• **Provided passage**
The Baths are as follows:—The bath in the upper part of the market is a double one, that of the lower is a single one like that on the sea-shore, Yallí, the building, the air and the water are equally pleasant and agreeable. There is the college of Sultán Ala-ud-dín and sixty abecedarian schools. When I visited this town, the inhabitants boasted, that there were two thousand boys and girls who had learned reading and knew the Korán by heart. There is an Imaret, a house for lectures on Tradition, and three for reading the Korán, and one thousand shops, full of valuable goods; provisions, the white bread especially, and beverages are good. The harbour is excellent, affording shelter for ships against all quarters of the wind; there is no better port in the Black sea unless it be that of Báliklava; the best water is found here, and the beautiful symmetry of the Turkish youth of both sexes is to be attributed to the mildness of the climate.
I visited the tombs of Sídí Belál Sultán, Súbhan Khojá, that of Jují Sultán, in the green monument within the Castle; that of Kází-Beg Sultán in the college of Ala-ud-dín, that of Bekir Khojá below it, that of Imrza Efendí at the Sand-gate, and those of Hamza and Emír Efendi near it.

• **Actions to take**
1 - In the passage about the town, how many shops does the town have?
2 - Revise the passage about the town from "I visited the" to "Efendi near it.", putting "Fortress" in place of "Castle".
The entries have no connection to the passage about the town.

• **Record excerpts**
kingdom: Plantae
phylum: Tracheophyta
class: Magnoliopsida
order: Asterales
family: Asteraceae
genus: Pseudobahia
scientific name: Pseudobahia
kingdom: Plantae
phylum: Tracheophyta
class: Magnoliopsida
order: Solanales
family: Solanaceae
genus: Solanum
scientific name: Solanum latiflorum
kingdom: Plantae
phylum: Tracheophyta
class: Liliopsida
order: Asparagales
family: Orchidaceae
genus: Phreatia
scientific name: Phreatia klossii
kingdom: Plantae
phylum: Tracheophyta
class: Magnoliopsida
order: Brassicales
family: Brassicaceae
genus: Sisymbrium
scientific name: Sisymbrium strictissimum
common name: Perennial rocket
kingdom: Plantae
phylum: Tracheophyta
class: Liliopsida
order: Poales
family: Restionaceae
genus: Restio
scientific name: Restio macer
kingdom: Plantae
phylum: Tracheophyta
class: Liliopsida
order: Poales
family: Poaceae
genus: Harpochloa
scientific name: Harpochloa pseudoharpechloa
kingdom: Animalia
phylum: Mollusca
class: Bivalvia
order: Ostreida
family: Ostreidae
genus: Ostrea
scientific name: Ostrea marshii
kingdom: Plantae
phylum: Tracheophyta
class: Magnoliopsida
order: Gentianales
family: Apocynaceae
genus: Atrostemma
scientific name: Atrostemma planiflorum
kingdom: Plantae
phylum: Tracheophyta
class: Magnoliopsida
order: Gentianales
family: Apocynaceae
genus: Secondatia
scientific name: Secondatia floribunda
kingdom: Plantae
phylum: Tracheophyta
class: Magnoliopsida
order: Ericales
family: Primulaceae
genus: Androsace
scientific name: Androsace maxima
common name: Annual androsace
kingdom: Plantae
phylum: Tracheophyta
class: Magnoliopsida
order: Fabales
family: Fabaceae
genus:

• **Exercise results**
1 - One thousand shops.

2 -
I visited the tombs of Sídí Belál Sultán, Súbhan Khojá, that of Jují Sultán, in the green monument within the Fortress; that of Kází-Beg Sultán in the college of Ala-ud-dín, that of Bekir Khojá below it, that of Imrza Efendí at the Sand-gate, and those of Hamza and Emír Efendi near it.